== FRAGMENTO SELECCIONADO ==
/---

Al concurrir una circunstancia atenuante de la responsabilidad criminal, la pena se mantiene en la mitad inferior de la prevista legalmente si bien no la fijamos en su límite mínimo a tenor del importe total apropiado, notablemente superior al que determina la aplicación del subtipo agravado, de ahí que impongamos una pena de un año y seis meses de prisión con la accesoria de inhabilitación especial para el derecho de sufragio pasivo durante el tiempo de la condena y multa de siete meses con una cuota diaria de 6 euros, cercana al mínimo legal que queda reservado para supuestos de indigencia, que no es el caso, con la responsabilidad personal subsidiaria en caso de impago prevista en el artículo 53 del Código Penal. Pena que consideramos proporcionada a la entidad de los hechos, que les otorga por tanto una adecuada y suficiente respuesta punitiva.

Quinto.-El artículo 116 del Código Penal vigente determina que toda persona criminalmente responsable de un delito o falta lo es también civilmente, si del hecho se derivaren daños o perjuicios. En este caso el acusado deberá indeminzar a la entidad El Equipo Solar XXV, SL, actualmente en liquidación, en la cantidad de 511.908,98 euros por el importe de las transferencias fraudulentas realizadas en perjuicio de la misma, con la responsabilidad civil subsidiaria de la entidad El Equipo Solar XX, SL conforme al artículo 120.4 del Código Penal. Sin que proceda declarar la nulidad de la compensación de la deuda de Solar XX con DIRECCION000 al haber quedado excluida la relevancia penal de tal conducta.

Sexto.-El artículo 123 del Código Penal señala que las costas procesales se entienden impuestas por la Ley a los criminalmente responsables de todo delito o falta. Se imponen en este caso al acusado en un tercio dado que resulta absuelto de dos de los delitos que conformaban la acusación, la falsedad en documento mercantil y el delito societario. Incluyendo en igual proporción las causadas por las acusaciones particulares.

Fallo

Que debemos condenar y condenamos a Millán como autor responsable de un delito de apropiación indebida en su modalidad agravada por razón de cuantía, concurriendo la circunstancia atenuante de dilaciones indebidas como modificativa de la responsabilidad criminal, a la pena de UN AÑO Y SEIS MESES DE PRISIÓNcon la accesoria de inhabilitación especial para el ejercicio del derecho de sufragio pasivo durante el tiempo de la condena y SIETE MESES MULTA con una cuota diaria de SEIS EUROScon responsabilidad personal subsidiaria en caso de impago de un día por cada dos cuotas impagadas conforme al artículo 53 del Código Penal, así como al pago de un tercio de las costas procesales incluidas las de las acusaciones particulares, declarando el resto de oficio.

\---

== LISTADO ==

/---

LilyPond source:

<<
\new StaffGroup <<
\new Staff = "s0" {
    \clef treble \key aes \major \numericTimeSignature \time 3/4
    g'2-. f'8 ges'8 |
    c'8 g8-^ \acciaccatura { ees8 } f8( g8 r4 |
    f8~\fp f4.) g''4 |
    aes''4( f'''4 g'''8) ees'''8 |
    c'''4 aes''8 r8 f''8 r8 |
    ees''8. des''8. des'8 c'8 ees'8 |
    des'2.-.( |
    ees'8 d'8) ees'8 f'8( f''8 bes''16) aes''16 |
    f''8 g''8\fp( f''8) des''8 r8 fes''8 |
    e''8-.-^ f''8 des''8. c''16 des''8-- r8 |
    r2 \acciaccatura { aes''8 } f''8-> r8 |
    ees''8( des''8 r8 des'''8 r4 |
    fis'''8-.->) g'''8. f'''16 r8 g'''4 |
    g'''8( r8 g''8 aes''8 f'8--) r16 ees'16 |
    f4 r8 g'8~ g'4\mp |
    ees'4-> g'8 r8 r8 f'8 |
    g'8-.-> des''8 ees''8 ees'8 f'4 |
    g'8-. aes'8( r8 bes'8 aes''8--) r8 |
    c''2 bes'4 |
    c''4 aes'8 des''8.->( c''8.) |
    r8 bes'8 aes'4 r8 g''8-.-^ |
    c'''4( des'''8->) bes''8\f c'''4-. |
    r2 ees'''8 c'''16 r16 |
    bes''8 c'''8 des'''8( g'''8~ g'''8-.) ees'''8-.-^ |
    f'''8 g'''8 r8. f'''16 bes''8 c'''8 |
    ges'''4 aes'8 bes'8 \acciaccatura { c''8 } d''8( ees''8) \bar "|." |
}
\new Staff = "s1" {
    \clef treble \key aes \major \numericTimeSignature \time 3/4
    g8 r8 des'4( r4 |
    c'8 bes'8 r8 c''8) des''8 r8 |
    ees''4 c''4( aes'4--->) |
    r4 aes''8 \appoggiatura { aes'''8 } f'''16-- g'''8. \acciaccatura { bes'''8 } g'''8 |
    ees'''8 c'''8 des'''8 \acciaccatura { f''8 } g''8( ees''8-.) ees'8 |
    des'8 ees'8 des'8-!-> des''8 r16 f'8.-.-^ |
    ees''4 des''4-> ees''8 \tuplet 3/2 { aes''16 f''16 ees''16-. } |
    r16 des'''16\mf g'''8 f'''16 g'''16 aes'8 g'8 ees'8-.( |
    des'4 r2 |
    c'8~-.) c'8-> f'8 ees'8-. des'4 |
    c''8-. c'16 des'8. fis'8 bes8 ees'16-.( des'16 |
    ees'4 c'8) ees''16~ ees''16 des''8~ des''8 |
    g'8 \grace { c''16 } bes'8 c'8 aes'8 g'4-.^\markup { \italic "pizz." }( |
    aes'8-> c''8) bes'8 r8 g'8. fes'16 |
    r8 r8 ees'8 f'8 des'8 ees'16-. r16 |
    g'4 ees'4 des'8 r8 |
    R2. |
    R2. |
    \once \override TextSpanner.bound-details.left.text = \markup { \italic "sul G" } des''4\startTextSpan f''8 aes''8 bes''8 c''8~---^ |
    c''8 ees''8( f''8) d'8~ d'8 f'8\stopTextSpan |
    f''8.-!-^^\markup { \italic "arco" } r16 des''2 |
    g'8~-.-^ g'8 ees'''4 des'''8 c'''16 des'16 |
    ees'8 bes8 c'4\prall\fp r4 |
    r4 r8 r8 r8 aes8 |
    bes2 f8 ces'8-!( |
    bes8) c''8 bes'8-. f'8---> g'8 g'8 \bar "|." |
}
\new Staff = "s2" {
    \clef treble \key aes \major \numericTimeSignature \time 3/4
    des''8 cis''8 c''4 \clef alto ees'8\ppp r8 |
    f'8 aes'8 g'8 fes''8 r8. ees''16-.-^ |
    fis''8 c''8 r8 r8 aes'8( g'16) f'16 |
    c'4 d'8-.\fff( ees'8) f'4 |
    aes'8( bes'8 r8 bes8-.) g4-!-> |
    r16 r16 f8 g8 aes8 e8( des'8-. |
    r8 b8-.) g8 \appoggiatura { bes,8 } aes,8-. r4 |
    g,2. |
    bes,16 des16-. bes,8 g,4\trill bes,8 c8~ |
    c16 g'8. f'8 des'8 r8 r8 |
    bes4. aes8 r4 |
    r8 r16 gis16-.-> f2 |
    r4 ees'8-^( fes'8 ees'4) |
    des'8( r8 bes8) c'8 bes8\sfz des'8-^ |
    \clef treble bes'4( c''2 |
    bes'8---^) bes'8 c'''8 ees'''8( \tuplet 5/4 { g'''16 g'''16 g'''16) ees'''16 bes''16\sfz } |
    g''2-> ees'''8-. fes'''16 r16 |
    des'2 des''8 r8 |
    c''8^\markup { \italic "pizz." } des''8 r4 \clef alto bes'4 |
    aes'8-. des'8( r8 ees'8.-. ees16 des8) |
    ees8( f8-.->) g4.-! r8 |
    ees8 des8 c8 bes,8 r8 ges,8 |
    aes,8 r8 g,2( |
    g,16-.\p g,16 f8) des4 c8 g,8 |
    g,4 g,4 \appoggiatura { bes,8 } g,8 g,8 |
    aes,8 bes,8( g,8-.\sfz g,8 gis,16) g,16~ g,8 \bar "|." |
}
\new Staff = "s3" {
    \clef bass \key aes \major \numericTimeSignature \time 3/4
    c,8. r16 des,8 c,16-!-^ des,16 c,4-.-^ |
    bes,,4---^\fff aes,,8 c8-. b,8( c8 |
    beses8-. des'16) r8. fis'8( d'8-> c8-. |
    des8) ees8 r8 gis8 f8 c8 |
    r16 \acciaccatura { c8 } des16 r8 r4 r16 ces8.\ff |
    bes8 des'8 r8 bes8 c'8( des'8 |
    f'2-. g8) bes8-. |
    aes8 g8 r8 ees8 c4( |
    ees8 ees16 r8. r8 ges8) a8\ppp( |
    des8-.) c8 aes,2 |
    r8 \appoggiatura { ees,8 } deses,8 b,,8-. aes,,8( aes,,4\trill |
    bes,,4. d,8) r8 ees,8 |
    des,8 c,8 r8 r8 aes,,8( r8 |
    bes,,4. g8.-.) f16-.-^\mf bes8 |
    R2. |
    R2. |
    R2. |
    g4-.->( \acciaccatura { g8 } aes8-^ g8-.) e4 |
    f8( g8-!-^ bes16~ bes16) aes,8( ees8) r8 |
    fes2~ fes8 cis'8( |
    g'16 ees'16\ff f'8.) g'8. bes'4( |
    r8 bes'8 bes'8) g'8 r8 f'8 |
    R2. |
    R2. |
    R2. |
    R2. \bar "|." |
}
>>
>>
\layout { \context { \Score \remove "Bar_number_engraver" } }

\---

== INSTRUCCIONES DE LA TAREA ==
Prolonga la sentencia penal a partir del último párrafo de su fallo. El listado es un material aparte, sin relación con la sentencia penal.

== RESPUESTA ==
En concepto de responsabilidad criminal deberá el acusado indemnizar a la entidad El Equipo Solar XXV, SL, en liquidación, en la cantidad de 511.908,98 euros por el importe de las transferencias fraudulentas, declarándose la responsabilidad civil subsidiaria de la entidad El Equipo Solar XX, SL; con aplicación de los intereses previstos en el artículo 576 de la LEC.

ABSOLVIENDO A Millán de los delitos de falsedad en documento mercantil y delito societario por los que venía siendo acusado.

Para el cumplimiento de la pena de prisión impuesta se abonará, en su caso, el tiempo de privación de libertad por esta causa.

Notifíquese a todas las partes la presente resolución haciéndoles saber que contra la misma puede interponerse recurso de APELACIÓNpara su resolución por el Tribunal Superior de Justicia de Madrid, en el plazo de diez días a contar desde la última notificación.

Así por esta Sentencia, lo pronunciamos, mandamos y firmamos.

La difusión del texto de esta resolución a partes no interesadas en el proceso en el que ha sido dictada sólo podrá llevarse a cabo previa disociación de los datos de carácter personal que los mismos contuvieran y con pleno respeto al derecho a la intimidad, a los derechos de las personas que requieran un especial deber de tutela o a la garantía del anonimato de las víctimas o perjudicados, cuando proceda.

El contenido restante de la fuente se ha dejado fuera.